Privatizing the World Bank?


In a recent article entitled “Reforming the World Bank: Creative Destruction” (Foreign Affairs, January/February 2006), Jessica Einhorn, dean of the Paul H. Nitze School of Advanced International Studies (SAIS, Johns Hopkins University), called for the de facto disbandment of the International Bank for Reconstruction and Development (IBRD). Addressing her remarks to the World Bank’s new president, Paul Wolfowitz (and its major funders), she called for an end to the bank’s lending to middle-income countries, and for a focus instead on the poorer member countries who have little or no access to private capital markets as credit sources for development financing.

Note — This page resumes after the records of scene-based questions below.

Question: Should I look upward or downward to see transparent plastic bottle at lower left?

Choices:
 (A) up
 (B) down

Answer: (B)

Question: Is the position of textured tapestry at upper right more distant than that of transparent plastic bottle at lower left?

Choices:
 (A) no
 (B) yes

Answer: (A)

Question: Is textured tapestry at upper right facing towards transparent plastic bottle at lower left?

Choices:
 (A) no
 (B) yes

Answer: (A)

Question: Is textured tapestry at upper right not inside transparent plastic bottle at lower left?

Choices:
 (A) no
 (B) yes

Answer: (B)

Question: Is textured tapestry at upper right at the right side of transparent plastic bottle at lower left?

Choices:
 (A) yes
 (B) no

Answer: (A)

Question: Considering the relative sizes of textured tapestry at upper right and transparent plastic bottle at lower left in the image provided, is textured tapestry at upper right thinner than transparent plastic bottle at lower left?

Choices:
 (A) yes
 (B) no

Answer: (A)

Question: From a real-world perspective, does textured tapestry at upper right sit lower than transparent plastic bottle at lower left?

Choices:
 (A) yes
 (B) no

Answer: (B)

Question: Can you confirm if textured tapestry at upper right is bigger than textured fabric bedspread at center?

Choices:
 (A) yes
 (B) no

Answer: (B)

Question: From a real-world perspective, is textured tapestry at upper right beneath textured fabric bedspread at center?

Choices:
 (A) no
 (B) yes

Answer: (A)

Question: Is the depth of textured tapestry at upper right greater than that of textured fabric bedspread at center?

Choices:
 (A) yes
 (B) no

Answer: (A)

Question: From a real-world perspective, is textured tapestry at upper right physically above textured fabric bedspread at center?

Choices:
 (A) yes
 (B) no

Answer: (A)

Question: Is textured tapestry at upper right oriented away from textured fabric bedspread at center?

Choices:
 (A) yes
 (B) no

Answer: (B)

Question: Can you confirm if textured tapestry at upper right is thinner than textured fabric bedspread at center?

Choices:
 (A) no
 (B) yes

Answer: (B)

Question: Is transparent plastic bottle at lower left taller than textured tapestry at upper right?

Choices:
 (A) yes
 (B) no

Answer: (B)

Einhorn, who retired in 1998 as managing director of the World Bank (shorthand for the “World Bank Group” which includes the International Bank for Reconstruction and Development (IBRD), lending to the governments of middle- and lower-middle income countries at commercial rates, the International Development Association (IDA), which provides easier credit terms and grants (with conditionalities) to the poorest countries, and the International Finance Corporation (IFC), which promotes private sector involvement in development and its financing) may seem to have found common cause with NGO critics campaigning against the Bretton Woods institutions (BWIs).

Their motivations in fact are quite the opposite. Groups such as Focus on the Global South regard the BWIs as instruments of metropolitan capital by and large, as enthusiastic purveyors of the neo-liberal agenda, and call for their dismantling and replacement by more accountable and people-responsive institutions for development financing.

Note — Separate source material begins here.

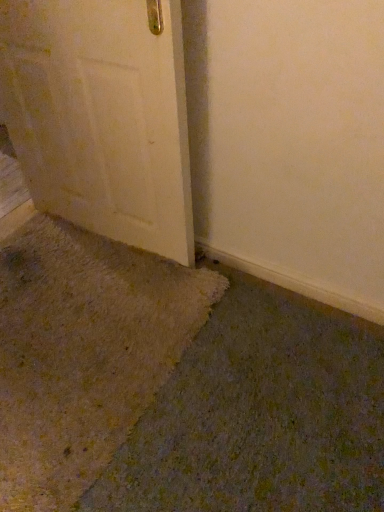
Describe the element at coordinates (102, 116) in the screenshot. I see `white matte door at left` at that location.

This screenshot has height=512, width=384. I want to click on white matte door at left, so [x=102, y=116].

Where is `white matte door at left`? white matte door at left is located at coordinates (102, 116).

Einhorn, who echoes the call to wind down the IBRD, seeks however to extend the neo-liberal agenda to the World Bank itself (in effect, outsourcing the IBRD’s lending activities to private capital markets), with her call for “targeted” development financing:

In the World Bank’s first years of existence, the IBRD dominated the institution. Now, however, lending to middle-income countries has diminished in both size and emphasis: the IBRD’s gross disbursements have declined from nominal levels of $13-14 billion a decade ago to about $10 billion in fiscal years 2004 and 2005. Private capital flows to emerging markets [by comparison have increased to] over $300 billion a year. The IBRD seems to be a dying institution some countries that originally depended on IBRD lending no longer need the IBRD because they can get funding from private sources The financial markets of today bear no similarity to those of 1944 The whole concept of a lending institution with a big balance sheet tied up in long-term loans has been overtaken by securitization, in which loans are just the starting point for packaging together securities that can be sold and traded in the marketplace. Looking ahead ten years, the growth of the market for credit derivatives will most likely mean that credit to middle-income countries will be just another derivative financial instrument – to be bought, sold, and managed in private portfolios.

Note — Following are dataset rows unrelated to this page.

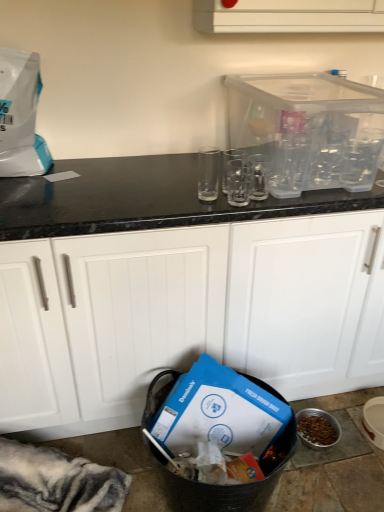
Identify the location of white matte cabinet at center. (186, 315).

This screenshot has height=512, width=384. I want to click on transparent plastic container at upper right, so click(309, 129).

Is the depth of clear glass at center, positioned as the second clear in right-to-left order, less than that of transparent glass at center, acting as the 3th clear starting from the right?

That is True.

Visually, is clear glass at center, positioned as the second clear in right-to-left order, positioned to the left or to the right of transparent glass at center, acting as the 3th clear starting from the right?

From the image, it's evident that clear glass at center, positioned as the second clear in right-to-left order, is to the right of transparent glass at center, acting as the 3th clear starting from the right.

Looking at this image, does clear glass at center, which ranks as the 2th clear in left-to-right order, have a lesser height compared to transparent glass at center, which is the first clear in left-to-right order?

Yes.

From the image's perspective, is clear glass at center, which ranks as the 2th clear in left-to-right order, above transparent glass at center, acting as the 3th clear starting from the right?

Incorrect, from the image's perspective, clear glass at center, which ranks as the 2th clear in left-to-right order, is lower than transparent glass at center, acting as the 3th clear starting from the right.

Could you tell me if transparent plastic container at upper right is facing clear glass at center, which ranks as the 3th clear in left-to-right order?

No, transparent plastic container at upper right is not turned towards clear glass at center, which ranks as the 3th clear in left-to-right order.

Which is more to the right, transparent plastic container at upper right or clear glass at center, which ranks as the 3th clear in left-to-right order?

Positioned to the right is transparent plastic container at upper right.

From the image's perspective, which is below, transparent plastic container at upper right or clear glass at center, which ranks as the 3th clear in left-to-right order?

From the image's view, clear glass at center, which ranks as the 3th clear in left-to-right order, is below.

From a real-world perspective, is clear glass at center, which ranks as the 3th clear in left-to-right order, positioned above or below transparent plastic container at upper right?

In terms of real-world spatial position, clear glass at center, which ranks as the 3th clear in left-to-right order, is below transparent plastic container at upper right.

From the image's perspective, is clear glass at center, which ranks as the 3th clear in left-to-right order, above transparent plastic container at upper right?

No, from the image's perspective, clear glass at center, which ranks as the 3th clear in left-to-right order, is not above transparent plastic container at upper right.

From the picture: Is clear glass at center, marked as the 1th clear in a right-to-left arrangement, next to transparent plastic container at upper right and touching it?

No.

Between clear glass at center, marked as the 1th clear in a right-to-left arrangement, and transparent plastic container at upper right, which one has smaller size?

clear glass at center, marked as the 1th clear in a right-to-left arrangement.

From the image's perspective, would you say white matte cabinet at center is positioned over clear glass at center, which ranks as the 3th clear in left-to-right order?

No, from the image's perspective, white matte cabinet at center is not above clear glass at center, which ranks as the 3th clear in left-to-right order.

Between white matte cabinet at center and clear glass at center, which ranks as the 3th clear in left-to-right order, which one has larger width?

On the eve of the East Asian currency crisis, the IMF quarterly Finance & Development reported in June 1997 that official development finance (grants and loans) had declined from US$56.3 billion in 1990 to US$40.8 billion in 1996 (“Developing countries get more private investment, less aid”). Concessional aid and grants, increasingly targeted at refugee and emergency relief, held fairly steady at about US$30 billion annually, but the non-concessional loan component of official development finance fell from US$27.1 billion (1990) to US$9.5 billion in 1996. Over the same period however, private capital flows (commercial bank loans, bonds, foreign direct investment, and portfolio equity investments) increased dramatically from US$44.4 billion to US$243.8 billion.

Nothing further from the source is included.